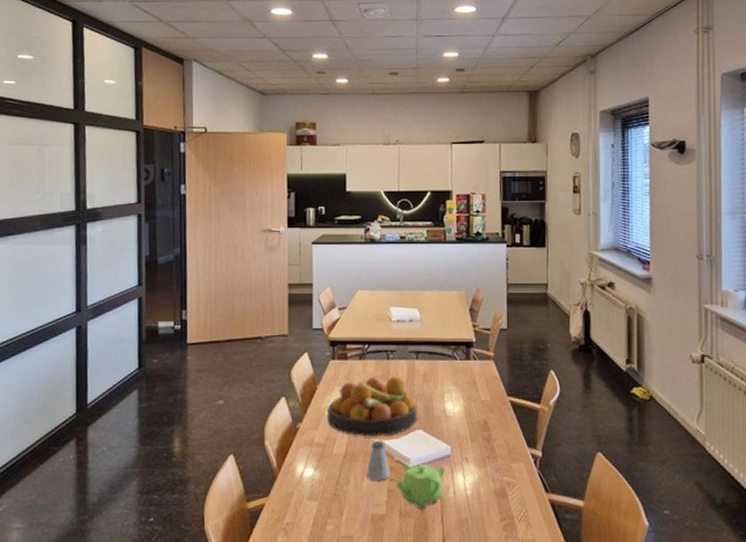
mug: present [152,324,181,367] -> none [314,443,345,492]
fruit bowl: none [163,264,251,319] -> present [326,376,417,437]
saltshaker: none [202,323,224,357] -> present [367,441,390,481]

###

(Problem description):
Your reply should be the lines from the one that contains "fruit bowl: none" through the end of the listing above, repeated exactly.

(Response to this exercise):
fruit bowl: none [163,264,251,319] -> present [326,376,417,437]
saltshaker: none [202,323,224,357] -> present [367,441,390,481]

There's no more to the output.